Task details:
Every line of the material below is to be printed again exactly.
▬▬▬▬▬▬
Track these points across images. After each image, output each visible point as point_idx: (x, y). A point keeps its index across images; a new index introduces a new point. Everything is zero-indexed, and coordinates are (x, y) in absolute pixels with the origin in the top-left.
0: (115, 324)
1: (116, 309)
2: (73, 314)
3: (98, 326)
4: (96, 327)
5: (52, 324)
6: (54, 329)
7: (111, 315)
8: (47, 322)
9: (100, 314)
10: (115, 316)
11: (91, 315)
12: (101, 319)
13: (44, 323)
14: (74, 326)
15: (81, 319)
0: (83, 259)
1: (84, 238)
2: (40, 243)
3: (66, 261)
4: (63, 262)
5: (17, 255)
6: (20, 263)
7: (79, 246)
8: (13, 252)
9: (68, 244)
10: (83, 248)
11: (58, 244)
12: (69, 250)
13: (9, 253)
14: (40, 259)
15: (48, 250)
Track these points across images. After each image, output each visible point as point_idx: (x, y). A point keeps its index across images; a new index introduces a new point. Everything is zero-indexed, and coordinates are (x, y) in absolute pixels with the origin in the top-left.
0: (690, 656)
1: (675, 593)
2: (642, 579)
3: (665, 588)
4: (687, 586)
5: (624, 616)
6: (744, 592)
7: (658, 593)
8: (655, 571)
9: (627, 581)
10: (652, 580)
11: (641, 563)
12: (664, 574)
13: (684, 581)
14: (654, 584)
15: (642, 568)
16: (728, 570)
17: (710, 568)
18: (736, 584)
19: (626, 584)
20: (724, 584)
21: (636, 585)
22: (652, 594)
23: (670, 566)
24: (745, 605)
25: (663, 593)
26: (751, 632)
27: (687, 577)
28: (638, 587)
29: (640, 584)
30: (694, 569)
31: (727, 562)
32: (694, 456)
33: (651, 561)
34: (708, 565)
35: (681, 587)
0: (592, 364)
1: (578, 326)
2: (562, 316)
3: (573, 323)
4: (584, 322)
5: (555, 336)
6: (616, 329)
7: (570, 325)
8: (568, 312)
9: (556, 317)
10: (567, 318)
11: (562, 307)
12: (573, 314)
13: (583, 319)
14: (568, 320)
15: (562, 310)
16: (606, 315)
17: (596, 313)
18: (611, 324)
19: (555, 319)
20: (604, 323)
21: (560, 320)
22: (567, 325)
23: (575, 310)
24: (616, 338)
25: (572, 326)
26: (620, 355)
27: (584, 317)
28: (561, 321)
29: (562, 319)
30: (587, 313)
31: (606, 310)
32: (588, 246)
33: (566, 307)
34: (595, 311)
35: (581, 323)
▬▬▬▬▬▬
Response below:
Track these points across images. After each image, output each visible point as point_idx: (x, y). A point keeps its index across images; a new index introduces a new point. Everything is zero-indexed, and coordinates are (x, y) in absolute pixels with the origin in the top-left.
0: (115, 324)
1: (116, 309)
2: (73, 314)
3: (98, 326)
4: (96, 327)
5: (52, 324)
6: (54, 329)
7: (111, 315)
8: (47, 322)
9: (100, 314)
10: (115, 316)
11: (91, 315)
12: (101, 319)
13: (44, 323)
14: (74, 326)
15: (81, 319)
0: (83, 259)
1: (84, 238)
2: (40, 243)
3: (66, 261)
4: (63, 262)
5: (17, 255)
6: (20, 263)
7: (79, 246)
8: (13, 252)
9: (68, 244)
10: (83, 248)
11: (58, 244)
12: (69, 250)
13: (9, 253)
14: (40, 259)
15: (48, 250)
Track these points across images. After each image, output each visible point as point_idx: (x, y). A point keeps its index across images; a new index introduces a new point. Everything is zero-indexed, and coordinates are (x, y) in absolute pixels with the origin in the top-left.
0: (690, 656)
1: (675, 593)
2: (642, 579)
3: (665, 588)
4: (687, 586)
5: (624, 616)
6: (744, 592)
7: (658, 593)
8: (655, 571)
9: (627, 581)
10: (652, 580)
11: (641, 563)
12: (664, 574)
13: (684, 581)
14: (654, 584)
15: (642, 568)
16: (728, 570)
17: (710, 568)
18: (736, 584)
19: (626, 584)
20: (724, 584)
21: (636, 585)
22: (652, 594)
23: (670, 566)
24: (745, 605)
25: (663, 593)
26: (751, 632)
27: (687, 577)
28: (638, 587)
29: (640, 584)
30: (694, 569)
31: (727, 562)
32: (694, 456)
33: (651, 561)
34: (708, 565)
35: (681, 587)
0: (592, 364)
1: (578, 326)
2: (562, 316)
3: (573, 323)
4: (584, 322)
5: (555, 336)
6: (616, 329)
7: (570, 325)
8: (568, 312)
9: (556, 317)
10: (567, 318)
11: (562, 307)
12: (573, 314)
13: (583, 319)
14: (568, 320)
15: (562, 310)
16: (606, 315)
17: (596, 313)
18: (611, 324)
19: (555, 319)
20: (604, 323)
21: (560, 320)
22: (567, 325)
23: (575, 310)
24: (616, 338)
25: (572, 326)
26: (620, 355)
27: (584, 317)
28: (561, 321)
29: (562, 319)
30: (587, 313)
31: (606, 310)
32: (588, 246)
33: (566, 307)
34: (595, 311)
35: (581, 323)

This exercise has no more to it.